Ik heb het goed overleefd! Ik haatte de kleuterklassen. Ik had er toch geen fatsoenlijke vrienden. Met Tiana had ik nooit gebabbeld. Ik was veel te bang. Nu zat ze niet meer in mijn klas. Ze zat nog in het derde kleuterklasje. Ik moet toegeven. Ik was vorig jaar geen volledig schooljaar aanwezig op school. Ik was bijna altijd ziek. En rond de maand december ging ik terug naar mijn familie. Helemaal aan de andere kant van de aardbol. Ergens in het werelddeel Azië. De Filipijnen. Ik miste iedereen daar zo hard. Vooral mijn opa. Ik was samen met mijn zusje verwend door hem. Hij zag er uit als een oude, arme man. Maar aan zijn geschenken konden ik en mijn zusje al zien dat hij niet zo arm was, zoals hij zich voordeed. Hij was iemand die altijd aan zijn familie dacht. Hij wou het beste voor ze. Vlekkenloos verliep alles daar niet. Ik moest toegeven, ik kon een klein beetje erg irriterend zijn. Vooral voor mijn ouders. Niet dat zij er veel last van hadden. Zij waren steeds weg, de stad in. Ik zat altijd bij mijn opa, tantes en mijn kleine zusje. Mijn familie was groot. Voor de eerste keer had ik het gevoel dat ik er niet alleen voor stond.
'When you're older, you have to come back to us. Then you'll get this kalabaw.' zei mijn opa ooit nog tegen mij en mijn zusje. Kalabaw, het Filipijnse woord voor waterbuffel. Ik had nog nooit een huisdier gehad, maar wanneer ik ouder was dan had ik al zo'n gigantisch beest. Niet iedereen kon zeggen; Later krijg ik een waterbuffel van mijn opa! Maar ik wel. Mijn opa, ik hield zo veel van hem. Maar, ik dwaal af. Vandaag is het de eerste schooldag in het eerste leerjaar. Mijn Engels had ik ondertussen al kunnen inruilen voor het Nederlands. Het was nog niet perfect, maar het klonk niet slecht!

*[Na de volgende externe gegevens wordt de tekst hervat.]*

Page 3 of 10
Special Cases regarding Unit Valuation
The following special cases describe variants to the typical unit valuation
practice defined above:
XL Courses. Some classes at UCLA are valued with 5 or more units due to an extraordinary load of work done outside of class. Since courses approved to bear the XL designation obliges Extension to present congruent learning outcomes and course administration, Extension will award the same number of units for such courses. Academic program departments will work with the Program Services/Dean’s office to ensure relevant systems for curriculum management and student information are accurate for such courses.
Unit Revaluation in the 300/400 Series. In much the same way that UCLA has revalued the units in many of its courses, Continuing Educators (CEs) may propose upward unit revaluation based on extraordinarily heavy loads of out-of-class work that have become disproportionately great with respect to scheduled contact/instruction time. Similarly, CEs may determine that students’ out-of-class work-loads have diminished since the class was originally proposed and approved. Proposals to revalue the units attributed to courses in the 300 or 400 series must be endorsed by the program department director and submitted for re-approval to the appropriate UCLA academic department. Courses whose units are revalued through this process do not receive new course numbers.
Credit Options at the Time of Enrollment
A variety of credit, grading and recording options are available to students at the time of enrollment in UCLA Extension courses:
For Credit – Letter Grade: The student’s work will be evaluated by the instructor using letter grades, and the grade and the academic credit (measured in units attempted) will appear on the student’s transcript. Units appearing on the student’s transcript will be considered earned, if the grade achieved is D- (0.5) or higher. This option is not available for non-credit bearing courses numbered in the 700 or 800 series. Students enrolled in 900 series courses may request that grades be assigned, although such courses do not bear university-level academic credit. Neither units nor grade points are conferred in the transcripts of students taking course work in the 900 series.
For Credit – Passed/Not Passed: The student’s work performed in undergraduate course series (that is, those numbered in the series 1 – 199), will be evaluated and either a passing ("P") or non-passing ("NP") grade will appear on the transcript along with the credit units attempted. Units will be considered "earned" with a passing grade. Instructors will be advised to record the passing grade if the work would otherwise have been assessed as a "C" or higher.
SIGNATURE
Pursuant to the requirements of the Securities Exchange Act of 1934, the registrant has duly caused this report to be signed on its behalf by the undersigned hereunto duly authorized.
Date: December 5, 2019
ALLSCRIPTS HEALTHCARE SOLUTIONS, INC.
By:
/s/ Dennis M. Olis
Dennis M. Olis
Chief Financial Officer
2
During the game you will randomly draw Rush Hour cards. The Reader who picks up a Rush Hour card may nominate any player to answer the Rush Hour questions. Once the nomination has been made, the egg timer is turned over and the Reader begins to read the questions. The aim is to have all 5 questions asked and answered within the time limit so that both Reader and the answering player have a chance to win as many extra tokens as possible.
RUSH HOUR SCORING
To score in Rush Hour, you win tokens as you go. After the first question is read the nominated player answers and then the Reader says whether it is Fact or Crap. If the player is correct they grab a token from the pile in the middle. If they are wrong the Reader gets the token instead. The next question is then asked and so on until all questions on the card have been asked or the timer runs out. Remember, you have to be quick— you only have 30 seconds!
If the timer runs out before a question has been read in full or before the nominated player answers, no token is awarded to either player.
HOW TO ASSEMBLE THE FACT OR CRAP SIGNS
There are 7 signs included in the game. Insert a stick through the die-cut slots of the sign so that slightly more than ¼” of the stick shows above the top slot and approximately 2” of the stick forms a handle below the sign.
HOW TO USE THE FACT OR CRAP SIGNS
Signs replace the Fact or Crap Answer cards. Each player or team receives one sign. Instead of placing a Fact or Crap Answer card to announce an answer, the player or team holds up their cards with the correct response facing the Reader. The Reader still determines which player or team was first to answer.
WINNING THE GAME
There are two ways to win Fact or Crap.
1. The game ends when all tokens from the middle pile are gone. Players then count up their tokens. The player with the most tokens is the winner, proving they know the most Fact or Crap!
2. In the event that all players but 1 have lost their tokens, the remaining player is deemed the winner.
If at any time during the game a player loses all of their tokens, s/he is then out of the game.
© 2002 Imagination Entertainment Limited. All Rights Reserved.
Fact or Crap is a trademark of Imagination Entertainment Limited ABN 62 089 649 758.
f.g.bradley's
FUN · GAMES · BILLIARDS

Ik huppelde op de speelplaats. 'Leentje!' gilde ik blij, wanneer ik mijn vriendin zag. Leen keek me aan en lachte vriendelijk naar me. Ik droeg fier mijn Winnie-the-Pooh-boekentas op mijn rug. Die had ik gekregen van mijn meter. Ik zag haar niet veel. Jaarlijks misschien. Mijn peter zag ik nooit. Ik zal hem ook nooit meer zien, denk ik. Hij was bevriend met de broer van mijn papa. Mijn papa en zijn broer hadden ooit ruzie gemaakt. Wanneer mijn oma stierf -mama van mijn papa- had ik niets meer van hem gehoord. Het enige wat ik nog van mijn peter had, was een grote knuffelbeer. Die lag altijd in mijn bed. Nergens anders.

Sommigen weten dit niet, maar ik geloof in geesten. Wanneer dat mijn oma stierf, was ik ongeveer één jaar oud. Mijn mama vertelde me dat ik op de nacht wanneer mijn oma gecremeerd ging worden, in de zetel lag te slapen. Mijn ouders waren aan het afwachten totdat ze haar lichaam gingen verbranden. Ik kreeg toen een "droom". Ik sprak met mijn oma, luidop terwijl ik sliep. Mijn ouders hadden alles gehoord. Ze vertelden me het verhaal dikwijls. 'Keisha lag in de zetel. En opeens hoorde ik haar brabbelen. "Dada meme. Dada meme. Ik ga je missen. Dada meme. Kom terug meme. Dada meme." zat Keisha heel de tijd te zegggen.' vertelde mijn mama dikwijls. Mensen zouden me waarschijnlijk krankzinnig vinden maar, ik voel geesten. Het gevoel dat ik dan voel is onbeschrijfelijk. Maar de leegte die opgevuld word, is zalig.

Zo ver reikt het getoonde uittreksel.